Hier, les autorités allemandes ont dit soupçonner un «employé militaire» allemand d'avoir fait de l'espionnage pour le compte des États-Unis, le deuxième cas du genre en moins d'une semaine. Cela ne devrait étonner personne, note Frederick W. Rustmann Jr., auteur du livre CIA Inc.,qui a passé 24 ans dans le service des opérations clandestines de la CIA. La Presse lui a parlé hier.

Q: Le fait que des Allemands soient soupçonnés d'espionner pour le compte de la CIA vous étonne-t-il?

R: Pas du tout. Le scandale, c'est qu'ils se soient fait prendre. Peu importe leurs réactions sur la place publique, les dirigeants allemands, Angela Merkel en tête, savent bien que leur pays fait la même chose. Tous les pays le font, même à ceux avec lesquels ils sont en bons termes. L'Allemagne espionne les États-Unis, le Canada, la France et bien d'autres pays. Les pays font ce qu'ils pensent être dans leur intérêt supérieur, tout simplement.

Q: Pourquoi des pays alliés choisissent-ils de s'espionner entre eux?

R: Nous voulons savoir à quoi pensent nos alliés. Nous voulons savoir s'ils font en privé ce qu'ils nous disent qu'ils font. Je dois ajouter: la plupart du temps, il n'y a aucune surprise.
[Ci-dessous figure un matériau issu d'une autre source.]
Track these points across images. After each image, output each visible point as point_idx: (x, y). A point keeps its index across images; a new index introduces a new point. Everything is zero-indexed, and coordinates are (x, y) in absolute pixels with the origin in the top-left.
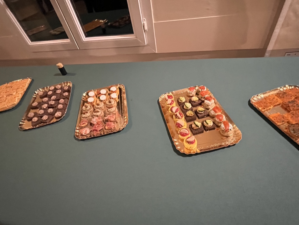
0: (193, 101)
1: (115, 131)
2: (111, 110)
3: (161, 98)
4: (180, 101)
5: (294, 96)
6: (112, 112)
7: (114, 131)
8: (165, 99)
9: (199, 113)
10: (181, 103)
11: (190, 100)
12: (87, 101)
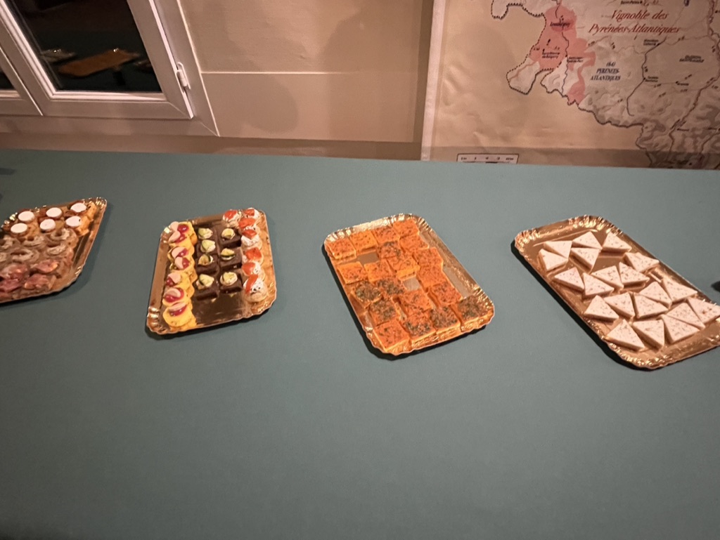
0: (222, 238)
1: (45, 293)
2: (53, 250)
5: (400, 233)
6: (55, 255)
7: (42, 292)
12: (10, 231)
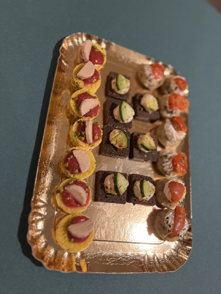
0: (142, 106)
3: (73, 42)
4: (113, 87)
8: (81, 53)
9: (138, 149)
10: (113, 91)
11: (138, 98)
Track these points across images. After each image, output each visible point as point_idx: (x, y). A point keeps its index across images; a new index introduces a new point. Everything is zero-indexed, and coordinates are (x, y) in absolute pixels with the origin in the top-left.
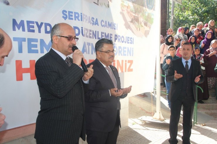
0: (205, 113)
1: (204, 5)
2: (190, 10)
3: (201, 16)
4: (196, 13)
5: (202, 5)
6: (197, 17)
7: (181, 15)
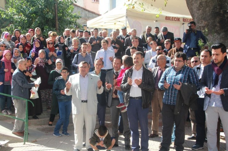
0: (37, 129)
1: (30, 4)
2: (14, 7)
3: (28, 17)
4: (22, 12)
5: (29, 4)
6: (24, 18)
7: (4, 12)
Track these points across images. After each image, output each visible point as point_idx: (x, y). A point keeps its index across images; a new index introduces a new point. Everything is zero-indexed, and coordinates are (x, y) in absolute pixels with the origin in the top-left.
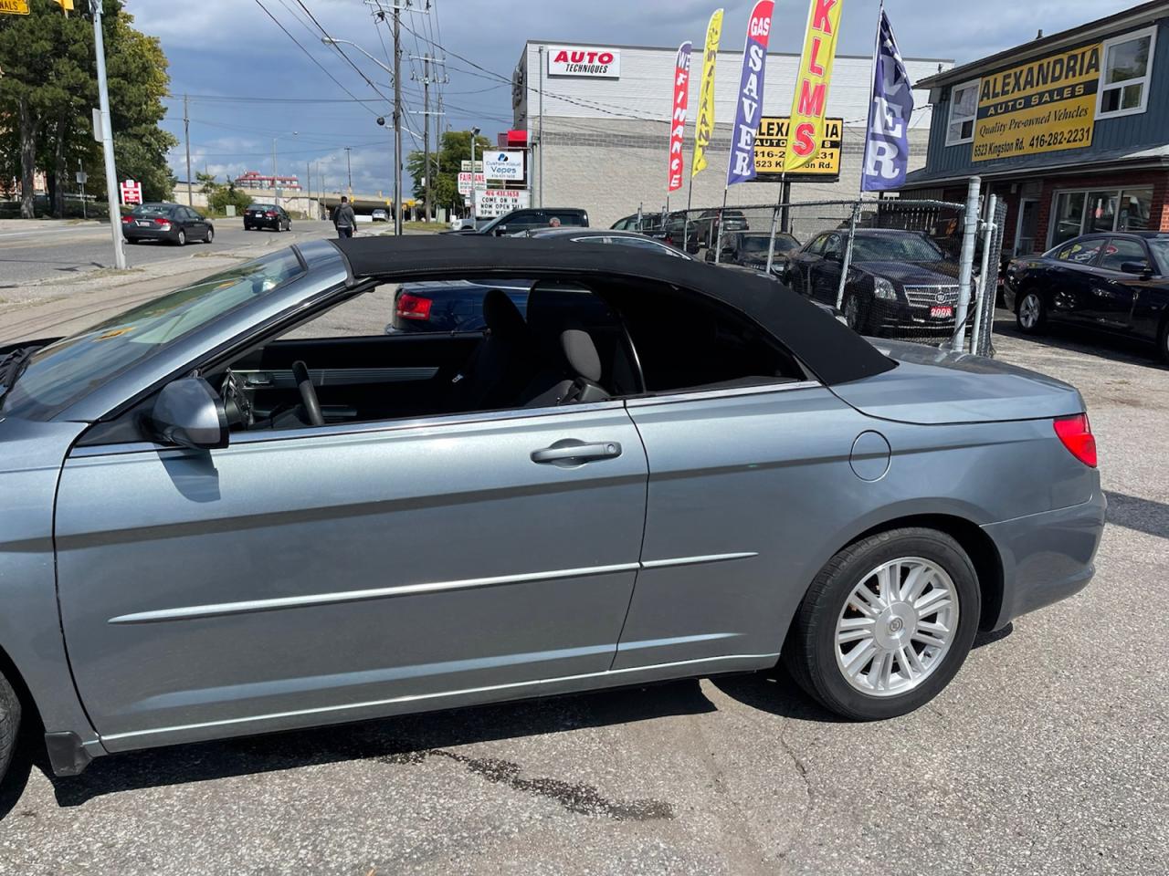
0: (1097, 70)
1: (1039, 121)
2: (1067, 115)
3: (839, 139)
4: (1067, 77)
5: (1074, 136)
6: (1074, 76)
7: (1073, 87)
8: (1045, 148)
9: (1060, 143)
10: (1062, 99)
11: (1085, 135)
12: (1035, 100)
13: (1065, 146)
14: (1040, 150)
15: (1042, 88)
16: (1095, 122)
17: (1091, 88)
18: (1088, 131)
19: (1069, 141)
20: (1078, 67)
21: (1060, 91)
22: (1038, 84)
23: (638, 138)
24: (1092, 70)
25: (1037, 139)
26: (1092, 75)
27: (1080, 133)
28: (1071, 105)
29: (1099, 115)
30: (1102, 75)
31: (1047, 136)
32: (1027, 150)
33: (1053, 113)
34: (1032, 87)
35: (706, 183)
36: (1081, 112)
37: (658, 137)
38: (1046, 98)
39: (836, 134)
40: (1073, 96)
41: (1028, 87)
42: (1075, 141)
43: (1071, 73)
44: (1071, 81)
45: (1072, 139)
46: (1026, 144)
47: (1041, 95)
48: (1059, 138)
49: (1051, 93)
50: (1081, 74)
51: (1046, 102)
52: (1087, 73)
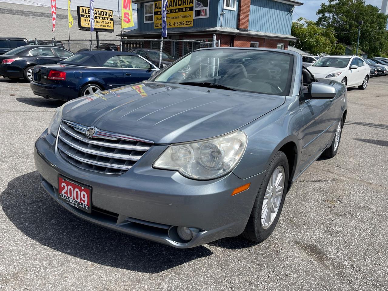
0: (193, 3)
1: (175, 18)
2: (185, 17)
3: (112, 17)
4: (183, 5)
5: (187, 23)
6: (185, 5)
7: (186, 8)
8: (179, 26)
9: (183, 25)
10: (182, 11)
11: (191, 23)
12: (173, 11)
13: (185, 26)
14: (177, 26)
15: (175, 7)
16: (194, 19)
17: (191, 9)
18: (192, 22)
19: (186, 25)
20: (186, 2)
21: (182, 9)
22: (174, 6)
23: (10, 10)
24: (191, 4)
25: (176, 23)
26: (191, 5)
27: (189, 22)
28: (186, 13)
29: (194, 17)
30: (194, 5)
31: (179, 22)
32: (173, 26)
33: (180, 16)
34: (172, 7)
35: (41, 30)
36: (189, 16)
37: (18, 10)
38: (177, 11)
39: (111, 16)
40: (186, 11)
41: (171, 7)
42: (188, 24)
43: (184, 4)
44: (185, 6)
45: (187, 24)
46: (172, 24)
47: (175, 10)
48: (183, 23)
49: (179, 9)
50: (188, 4)
51: (177, 12)
52: (190, 4)
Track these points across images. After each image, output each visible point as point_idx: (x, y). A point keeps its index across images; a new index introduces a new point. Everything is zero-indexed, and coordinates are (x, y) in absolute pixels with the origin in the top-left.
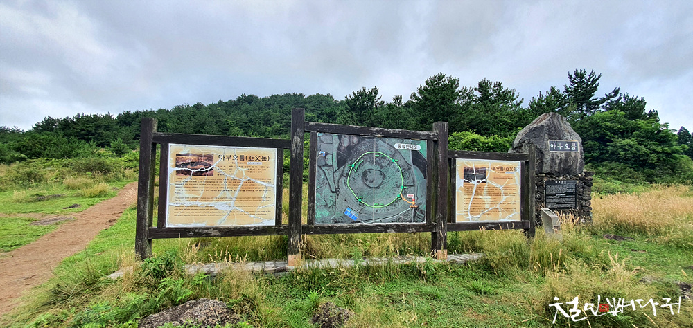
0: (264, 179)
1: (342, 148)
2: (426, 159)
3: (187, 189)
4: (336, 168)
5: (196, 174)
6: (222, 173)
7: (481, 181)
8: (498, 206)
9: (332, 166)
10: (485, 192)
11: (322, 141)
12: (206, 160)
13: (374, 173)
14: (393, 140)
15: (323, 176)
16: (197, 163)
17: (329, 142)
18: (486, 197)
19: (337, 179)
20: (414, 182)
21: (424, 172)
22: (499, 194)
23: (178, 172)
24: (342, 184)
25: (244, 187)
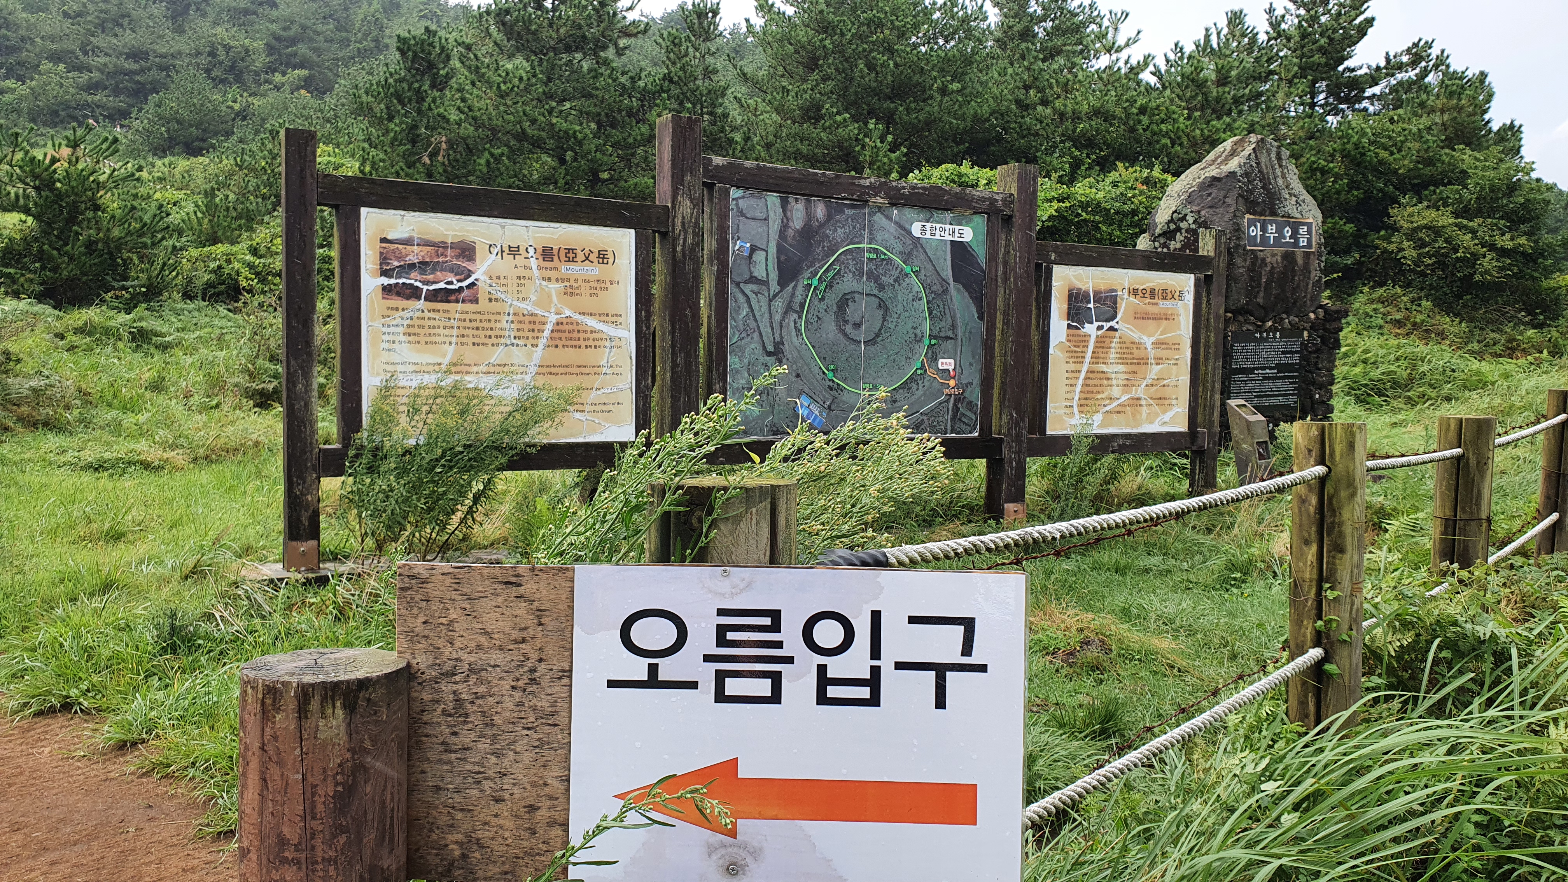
0: (603, 316)
1: (790, 233)
2: (983, 265)
3: (412, 338)
4: (774, 287)
5: (435, 296)
6: (499, 295)
7: (1107, 325)
8: (1140, 392)
9: (765, 283)
10: (1112, 356)
11: (741, 213)
12: (458, 257)
13: (863, 302)
14: (909, 213)
15: (745, 311)
16: (435, 267)
17: (759, 215)
18: (1115, 369)
19: (777, 317)
20: (953, 327)
21: (977, 300)
22: (1143, 361)
23: (387, 290)
24: (789, 333)
25: (555, 335)
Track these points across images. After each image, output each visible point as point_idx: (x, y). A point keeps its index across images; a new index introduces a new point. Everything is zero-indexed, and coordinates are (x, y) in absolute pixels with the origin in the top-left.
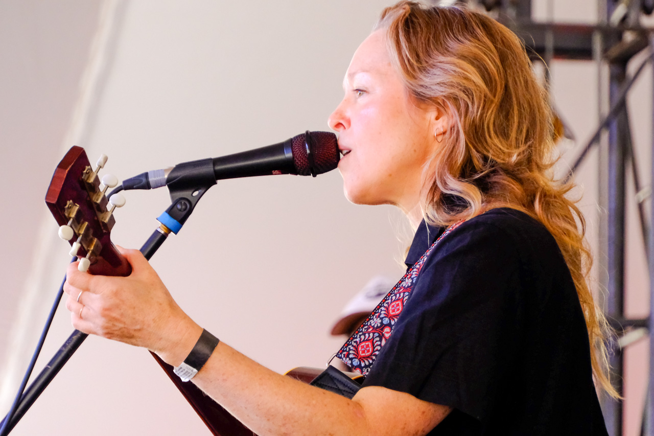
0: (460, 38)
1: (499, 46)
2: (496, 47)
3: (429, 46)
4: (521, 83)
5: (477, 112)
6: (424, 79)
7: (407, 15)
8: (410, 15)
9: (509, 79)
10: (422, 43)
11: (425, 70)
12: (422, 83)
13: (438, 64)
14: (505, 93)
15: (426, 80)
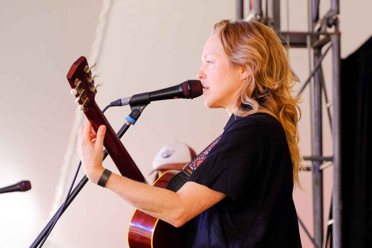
0: (249, 36)
1: (265, 37)
2: (264, 38)
3: (236, 41)
4: (276, 52)
5: (259, 68)
6: (235, 56)
7: (225, 28)
8: (226, 28)
9: (271, 51)
10: (233, 40)
11: (235, 52)
12: (234, 58)
13: (241, 49)
14: (270, 58)
15: (236, 56)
Les gouvernements des pays en bons termes sont généralement sur la même longueur d'onde en privé. Mais lorsqu'il y a des surprises, ça devient intéressant d'avoir accès à une information de qualité, une information directe. Ça permet de savoir très rapidement à quoi s'en tenir. Les seuls pays qui ne s'espionnent pas mutuellement sont le Royaume-Uni et les États-Unis, qui ont une entente en ce sens.

Q: Dans l'ère Snowden, où l'écoute électronique est si poussée, est-il encore nécessaire d'avoir des espions sur le terrain?

R: L'écoute électronique est un outil très perfectionné, mais elle n'élimine pas le besoin d'avoir des yeux et des oreilles sur le terrain, dans les cercles du pouvoir. L'écoute électronique est utile pour cibler une personne en particulier, alors qu'un homme sur place vous donne accès à du renseignement très poussé. C'est toujours mieux parce qu'on peut avoir une conversation avec lui, lui poser des questions. L'écoute électronique, c'est souvent passif. C'est donc pour cela que les pays cherchent à recruter des membres de gouvernements étrangers.

Q: Les renseignements recueillis par la CIA peuvent-ils servir les intérêts des entreprises américaines?

R: Les États-Unis ne font pas cela, c'est une règle stricte. Par contre, je sais qu'Israël le fait, que la France le fait, tout comme la Chine, l'Afrique du Sud... Les Français avaient carrément mis des micros dans les sièges des avions Concorde pour écouter les conversations des gens d'affaires. Cela dit, si les services de renseignement américains découvrent qu'une compagnie étrangère concurrente d'une compagnie américaine paie des pots-de-vin pour avoir tel tel ou contrat, cela pourrait entraîner des démarches.

Q: Dans votre livre, vous parlez de l'espionnage mené par Volkswagen contre GM dans les années 90.

R: C'est un exemple frappant: Volkswagen payait une demi-douzaine d'ingénieurs allemands qui travaillaient chez GM. Ils ont collecté des documents secrets sur le design, l'ingénierie, et les ont envoyés à Volkswagen en Allemagne avant de remettre leur démission. GM a poursuivi Volkswagen, et ça s'est réglé à l'amiable, en 1997, pour 100 millions en dédommagement et 1 milliard en achats de pièces GM par Volkswagen. Dans cette affaire, les espions ont agi en amateurs: s'ils avaient mieux fait leur travail, Volkswagen aurait connu un meilleur rendement sur le marché de GM, et les gens de GM n'auraient jamais compris pourquoi.